„Wieso brauchen die keine Waffen, Papa?“
„Weil die mit Worten kämpfen.“
„Wie geht das?“
„Man kann Kriege auch ohne Gewalt gewinnen.“
„Ohne, dass sich jemand weh tut?“
„Na klar. Man muss nur schlau sein.“
„Ich bin schlau.“
„So schlau, wie Han Wei?“
„Wer ist das?“
„Das war der erfolgreichste und beliebteste Feldherr aller Zeiten. Soll ich Dir die Geschichte erzählen?“
„Ja!“

„Es ist ein weit verbreitetes Missverständnis, dass Kriege durch den Angreifer begonnen werden. Denn eigentlich hat der Angreifer selber kein Interesse an Kampfhandlungen. Er folgt lediglich seinem tierischen Trieb, etwas haben zu wollen, das jemand anderer nicht hergeben möchte. Erst wenn sich jemand wehrt, beginnt der Krieg. Würde das Opfer gleich einlenken und dem Aggressor alles geben, was der will, dann würde der Frieden nicht einmal eine juristische Sekunde lang gestört. Zu sagen, das sei unfair, ist albern, denn wir akzeptieren ja auch heute, dass wir betrogen und beraubt werden, ohne dass wir uns unwohl fühlen. Ob die Uniform in Camouflage oder Nadelstreif gefärbt ist, spielt dann doch auch keine Rolle mehr.

Der erste Mensch, der das bis zur Perfektion verstanden hat, war Han Wei. Er begann als Bürgermeister eines Dorfes in der Provinz Henan. Wir schrieben das Jahr 600 nach Errichtung der zwölf Tafeln in Rom. China war geteilt in viele kleine Reiche mit Stammesfürsten, ähnlich wie heute in Afghanistan. Wann immer sie konnten, überfielen sie sich gegenseitig. Gewalt war allgegenwärtig, aber das Volk hatte keine Lust mehr zu kämpfen. Han Wei dachte nach, fragte im Tempel einen weisen Priester und begann seinen Feldzug. Es sollte der erstaunlichste und, gemessen an der kurzen Zeit und den Mitteln, erfolgreichste „Krieg“ aller Zeiten sein.

Wei suchte aus seinem Dorf die stärksten Jungs aus, rüstete sie und erklärte dem Nachbardorf den Krieg. Die wussten zuerst nicht, wie mit ihnen geschah. Bisher hatten sie immer in Frieden mit ihren unmittelbaren Nachbarn gelebt, waren verwandt und verschwägert. Kurz – es erschien ihnen als keine gute Idee.

Der kleine Haufen Soldaten stand sich auf dem Marktplatz gegenüber, es regnete in Strömen, der Boden war aufgeweicht, die Kleider nass, jeder wollte am liebsten nach Hause.
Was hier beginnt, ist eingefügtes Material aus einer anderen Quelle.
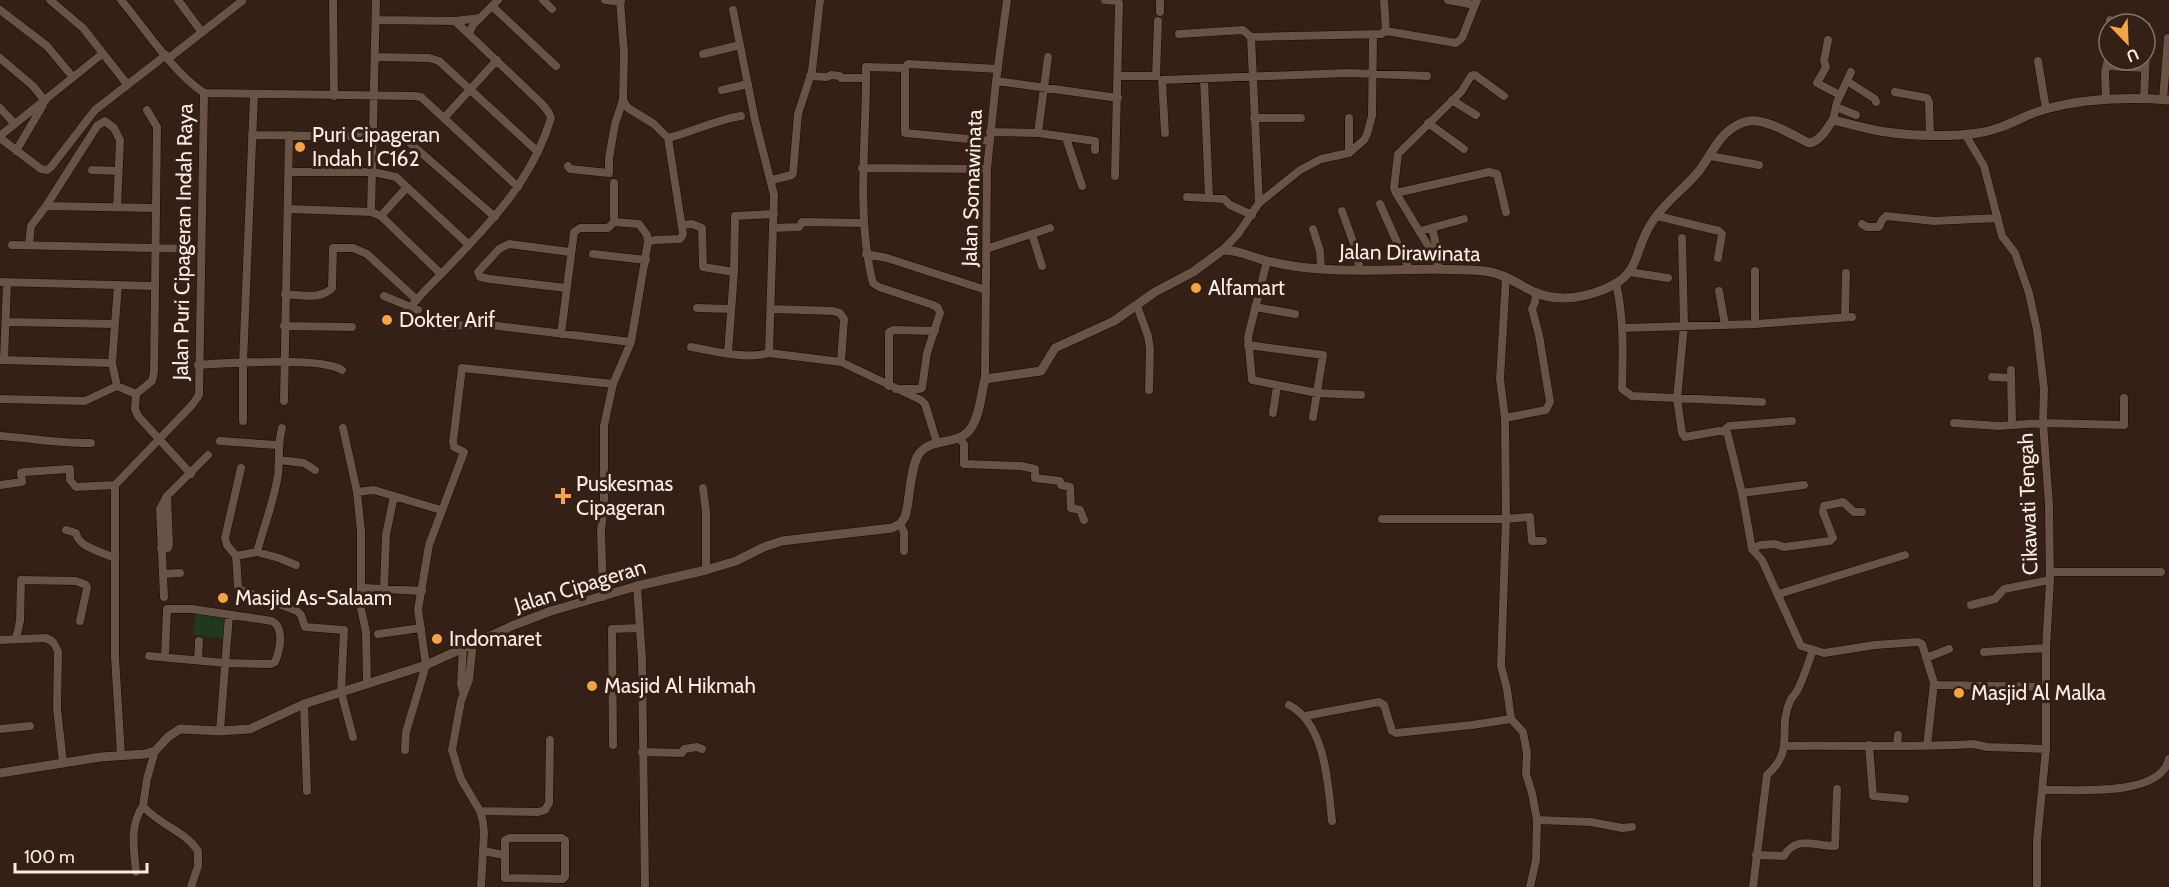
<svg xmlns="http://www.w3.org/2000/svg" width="2169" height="887" viewBox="0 0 2169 887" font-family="Cabin,sans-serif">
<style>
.green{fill:#1f381e}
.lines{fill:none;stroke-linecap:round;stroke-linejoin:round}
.minor-casing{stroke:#1b0902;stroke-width:9}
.tertiary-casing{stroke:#1b0902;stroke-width:10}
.minor{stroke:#695246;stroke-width:8}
.tertiary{stroke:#695246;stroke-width:9}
.poi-dot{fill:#f5a345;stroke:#342016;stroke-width:2}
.labels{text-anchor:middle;stroke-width:6;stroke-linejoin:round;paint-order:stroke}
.poi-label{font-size:21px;fill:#faece5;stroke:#342016;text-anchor:start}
.street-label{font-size:21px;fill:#faece5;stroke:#342016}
</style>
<rect width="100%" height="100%" fill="#342016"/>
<path class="green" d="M196,612L225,616L224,639L193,635Z"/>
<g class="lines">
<g class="minor-casing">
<path id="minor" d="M50,0L83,28L127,84
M121,0C146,30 172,71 204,93L414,96L421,97L518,187
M178,0L201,31
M333,0L334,96
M543,0L552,9
M605,0L621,2
M1105,0L1118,1L1119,3L1115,176
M1384,0L1386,31
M1448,0L1475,5
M492,6L556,66
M0,10L47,46L72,76
M733,10L755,120L774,195L769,353
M1160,12V0
M376,20L455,21L480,18
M2110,20V24
M469,34L473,25L498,0
M1179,34L1243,30L1251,37L1259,203
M1251,37L1381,34L1386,31L1456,43L1462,38L1477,0
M1828,40L1824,61L1826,67L1817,83L1840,95
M703,54L740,45
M375,57L429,58L439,61L538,152
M0,58L33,86L45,101
M169,58L242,1
M2038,61L2046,109
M2107,66L2145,68
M810,76L827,77L831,75L840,76L841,78H866V67L905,68
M1118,76H1156L1158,21
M866,78C866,144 857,209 871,275L873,283L879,287L933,305L938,308L940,313L927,353L922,388L920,389H896
M1204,79L1209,197
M996,81L1118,98
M1847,81L1875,99L1876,102
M722,90L748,84
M1895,92L1927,98L1929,102L1930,134
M2106,99L2105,72L2109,55
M2144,99L2147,26
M2163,99L2168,38
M623,100L628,108L654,124L668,138L683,234L680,239L655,240L648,242
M1452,100L1476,115
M1836,107L1856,115
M0,108L14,123
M444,118L497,60
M1254,118H1301
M1349,118V153
M1833,120L1837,102L1851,72
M1428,123L1464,149
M990,132L1038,133L1095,141V150
M1038,133L1048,57
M1165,133L1162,80L1348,73L1427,76
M1965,134L1984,166L2002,236L2015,253L2029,293L2037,330L2044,389L2043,423L2049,504L2050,580L2046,648V749L2037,841V887
M252,135L403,137L495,217
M0,136L102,54
M0,138L41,169L47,170L51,167L95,110L166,55
M668,138C694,132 714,120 741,116
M1066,138L1082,186
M989,141L905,133V68L908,64L998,69
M16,151L43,105
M1710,156L1759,165
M568,166L570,169L609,173V158L615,124L623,100L624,53L620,0
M862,168L987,169
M92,170L118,171
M290,172H373L396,177L469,245
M772,180L792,175L793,173L798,114L812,71L820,0
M1396,193L1394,188L1398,154L1461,92L1471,76L1475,75L1504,96
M1187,197L1224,199L1230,205L1252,215
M1380,204L1409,269
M46,206L155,208
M289,209L371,212L381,216L441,274
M1342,211L1355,247L1360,270
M371,212L376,0
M381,216L407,187
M1657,216L1719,231L1722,234L1718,258
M1862,224L1867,227H1879L1882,220L1886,216L1934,221L1998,218
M683,225L692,224L702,228L703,267L734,272
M773,228L799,227L802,222L863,223
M1432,228L1437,249L1435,257
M1313,229L1320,251L1321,269
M1420,231L1464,219
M1032,234L1042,266
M1682,238L1684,326L1677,399L1682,433L1685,437L1719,431L1727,432L1742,493L1752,549L1762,560L1801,646L1824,653L1875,645L1918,642L1922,644L1934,683L1938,685L2047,687
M12,245L200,249
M29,245L31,226L46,206L97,126L105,121L114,128L120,140L117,208
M986,249L1050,228
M1223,250L1238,234L1259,203L1300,170L1321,159L1349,153L1364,140L1367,134L1372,116L1373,34
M593,254L646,260
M866,254L887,258L986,290
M1267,261L1248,337L1252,380L1317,393L1361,395
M1439,268L1435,257L1396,193L1489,172L1497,174L1506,212
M1629,272L1668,278
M0,282L154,286
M1616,283C1624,318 1623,353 1622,389L1632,396L1762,402
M118,285L112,363L117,386L136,394L152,381L154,372L157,127L147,110
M566,288L490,279L480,277L478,272L499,249L509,244L570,252
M1719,291L1725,325
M285,294C300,295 321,300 332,288L333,248H353L367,254L417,300
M384,296L418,310
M1137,306L1148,336L1150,349L1149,390
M411,307C422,292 436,280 449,266C493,220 532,180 551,118L549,113L543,105L455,21
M1255,307L1295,314
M697,308L731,309
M771,309L833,311L840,313L844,319L841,362
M1845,317L1846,273
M6,322L115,324
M1755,324V271
M433,325C448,329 465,324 481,324L631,342
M284,326L352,327
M1623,328L1755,324L1852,317
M561,334L574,232L580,228H608L614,222V183
M1248,345L1323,355L1313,417
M691,347C715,351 745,360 769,353L841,362L921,400L925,404L937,443
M728,353L734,272L735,216L774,214
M4,359L7,283
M0,360L112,363
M198,365C226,363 323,357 342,370
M2011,370L2012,425
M1992,377L2011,378
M985,379L987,169L996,81L1007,0
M889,386V332L894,330L935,331
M136,394L135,409L138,416L191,474
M0,399L85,401L117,386
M284,401L289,135
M1273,413L1277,386
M1505,418L1500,379L1506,277
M243,421V363L254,95
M1954,423L1999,426L2043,423L2124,425V398
M343,428L357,492L361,531V609L366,632L367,684
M1723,431L1729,426L1792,421
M0,436C31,438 61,444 91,443
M959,438L964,444V464L1021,466L1035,469V478L1060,481L1061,485L1070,487L1071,508L1080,510L1084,520
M220,441L277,445
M279,460L304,463L315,470
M241,468L225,538L227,545L236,556L238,586L239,589L297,611L301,615L305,627L344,630L341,692L353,737
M70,469V480L76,487L115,485
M0,485L22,482L21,473L25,472L69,469
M604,485L638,483
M703,488L706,512V570
M357,492L374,490L441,510
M1742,493L1804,485
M1382,519H1506L1530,517L1532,541H1543
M900,524L904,532V551
M66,530L76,533C78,547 102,552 115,558
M161,549L168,548L169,544L167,496
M1752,549L1760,545L1775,544L1784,547L1830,541L1833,538L1823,512L1824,506L1843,502L1854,512H1862
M257,552C264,526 274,501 278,475C280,457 277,447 282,428
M236,556L257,552L279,558L296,565
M2050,572H2161
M164,574L180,573
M637,586L642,659L645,887
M365,588L422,591
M384,588L386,535L394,496
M1779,594L1905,555
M164,597L160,509L167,496L208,455
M603,597L601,530L604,504V426L613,384L631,342L648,242L647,235L639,224L614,222
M1971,605L1995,599L2004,589L2050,580
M378,634L421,628
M16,639L20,621L21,580L76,581L86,585L87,588L80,621
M0,640L45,638C53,640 55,644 58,652L57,708L63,763
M473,642L469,680L461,701L452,750L461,779L480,811L483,822L484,833L481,887
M1984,652L2046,648
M149,656L225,663L271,664L275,662C280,650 285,628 272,621L192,609H167L165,656
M1926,658L1949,649
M198,660L199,641
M463,692L461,684L463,647
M304,704L307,791
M1289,705C1326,724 1328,785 1332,821
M1305,716L1379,702L1384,705L1392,731L1396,733L1472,725L1511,719
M0,729L30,726
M220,731L229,615
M613,745L612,629L640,628
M1869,745L1873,796L1905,799
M1784,746C1847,745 1910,748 1973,744L1987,747L2046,749
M1897,746L1898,735
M1927,746L1934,683
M405,750L406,732L426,665L418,610L429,545L464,452L454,447L453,442L462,368L613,384
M155,751L147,779L143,806C159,825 184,830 198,851V866L191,887
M642,752L682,753L684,749L697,747L702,749
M121,755L115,657V485L192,405L199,395L204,93
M2043,790C2074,789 2160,798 2169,759
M480,811L538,812L545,810L549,803L550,740
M1537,820L1591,822L1622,828L1632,827
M510,838H562L565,840V877L563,879L505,878V840Z
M483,851L504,855
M1756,855L1784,856C1796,835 1815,846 1835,846L1837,789
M136,872C134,849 129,826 143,806
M1530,887L1536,860L1537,820L1532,793L1526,774L1527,753L1523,732L1511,719L1507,689L1501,666L1506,519L1505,418L1546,410L1550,402L1539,335L1532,309L1535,302L1536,293
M1753,887L1767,775C1796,749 1777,731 1790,701C1792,697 1796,694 1798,689C1804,677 1808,663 1813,650"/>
</g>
<g class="tertiary-casing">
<path id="tertiary" d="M0,773L101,757L145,754L155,751L168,737L180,729L220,731L250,729L304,704L426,665L514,625L551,611L637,586L706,570L736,561L764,547L782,541L892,528L900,524L905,517C910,501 910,466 919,454C931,436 959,447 971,428C980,415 981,394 985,379L1041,371L1055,348L1114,321L1155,292L1193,272L1223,250C1239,250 1251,257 1267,261C1284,265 1303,268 1320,269C1375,273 1430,266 1484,271C1503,273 1518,284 1534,292C1557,302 1583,298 1605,289C1640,274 1633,256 1648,229C1660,206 1683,190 1699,171C1708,159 1715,144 1725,134C1731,128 1741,122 1749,121C1766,118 1794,136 1809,143C1820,142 1827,128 1833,120C1851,124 1869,130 1886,132C1913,136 1951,137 1978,133C2003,130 2023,115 2046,109C2086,98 2128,97 2169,100"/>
</g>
<use href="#minor" class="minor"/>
<use href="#tertiary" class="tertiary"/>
</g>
<g class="poi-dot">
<circle cx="300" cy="147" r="6"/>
<circle cx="1196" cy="288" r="6"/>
<circle cx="387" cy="320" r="6"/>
<path d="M560 487h6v6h6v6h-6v6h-6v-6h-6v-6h6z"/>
<circle cx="223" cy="598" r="6"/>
<circle cx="437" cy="639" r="6"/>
<circle cx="592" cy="686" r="6"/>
<circle cx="1959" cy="693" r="6"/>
</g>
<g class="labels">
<g class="poi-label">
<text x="312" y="142">Puri Cipageran<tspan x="312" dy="24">Indah I C162</tspan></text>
<text x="1208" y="295">Alfamart</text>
<text x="399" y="327">Dokter Arif</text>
<text x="576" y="491">Puskesmas<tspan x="576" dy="24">Cipageran</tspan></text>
<text x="235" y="605">Masjid As-Salaam</text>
<text x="449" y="646">Indomaret</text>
<text x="604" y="693">Masjid Al Hikmah</text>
<text x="1971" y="700">Masjid Al Malka</text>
</g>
<g class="street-label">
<text transform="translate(972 188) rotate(-88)" y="7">Jalan Somawinata</text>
<text transform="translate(183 242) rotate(-89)" y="7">Jalan Puri Cipageran Indah Raya</text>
<text transform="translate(1410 253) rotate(1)" y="7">Jalan Dirawinata</text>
<text transform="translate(2028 504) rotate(-92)" y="7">Cikawati Tengah</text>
<text transform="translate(580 586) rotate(-17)" y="7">Jalan Cipageran</text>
</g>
</g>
<g transform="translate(2127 42) rotate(157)"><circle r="28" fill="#342016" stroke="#837269" stroke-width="1.5"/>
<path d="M0-4.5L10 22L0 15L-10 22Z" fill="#f5a345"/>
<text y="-9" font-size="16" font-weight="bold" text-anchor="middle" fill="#faece5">U</text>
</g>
<path d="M15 863v9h132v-9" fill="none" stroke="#faece5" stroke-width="3"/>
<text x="24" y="863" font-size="18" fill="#faece5" stroke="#342016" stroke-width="4.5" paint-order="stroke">100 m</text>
</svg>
Sollte es zu einem Kampf kommen, dann würde er nicht mit großer Leidenschaft geführt werden, soviel war sicher.

Han Wei ergab sich bedingungslos.

Er akzeptierte die Forderungen des „Siegers“, sein altes Dorf wurde im neuen Verband eingegliedert, er erbat sich lediglich, der Heerführer des neuen, vergrößerten Kriegshaufens zu werden. Das wurde gerne genehmigt. Sowohl die Zivilbevölkerung, als auch die Soldaten, fanden einen Feldherren, der so schnell und ohne einen Tropfen Blut zu vergießen, Schlachten entscheiden konnte, genau richtig.

Han Wei ging mit der neuen Armee in das nächste Dorf, dann in die nächste Stadt, die nächste Provinz, das nächste Königreich. Seine Methode war mit der Zeit schon bekannt und erstaunlich viele Fürsten standen bei ihm Schlange und baten darum, dass er sie angreifen möge.

So entstand ein riesiges Reich, ohne dass auch nur einmal die Waffen sprechen mussten. Es hatte sich für alle Beteiligten gelohnt, einfach einmal nachzugeben, um danach zusammen stärker zu sein.“

„Das ist eine schöne Geschichte.“
„Und hoffentlich hast Du etwas daraus gelernt.“
„Ja, wenn ich groß bin, werde ich General und greife meine Nachbarn an.“
„Das war nicht ganz … ach ich erkläre es Dir ein anderes Mal. Und jetzt ab ins Bett.“

[hat han wei lange regiert?]
[Ach nein. Er wurde sehr bald von Eunuchen ermordet. Und das Reich versank wieder im Chaos.]
[warum erzählst du das nicht dazu?]
[Weil es so traurig ist. Obwohl es als gutes Beispiel dafür dient, dass auch Männer ohne Cojones zu fieser Gewalt neigen. Verdammte Klischees.]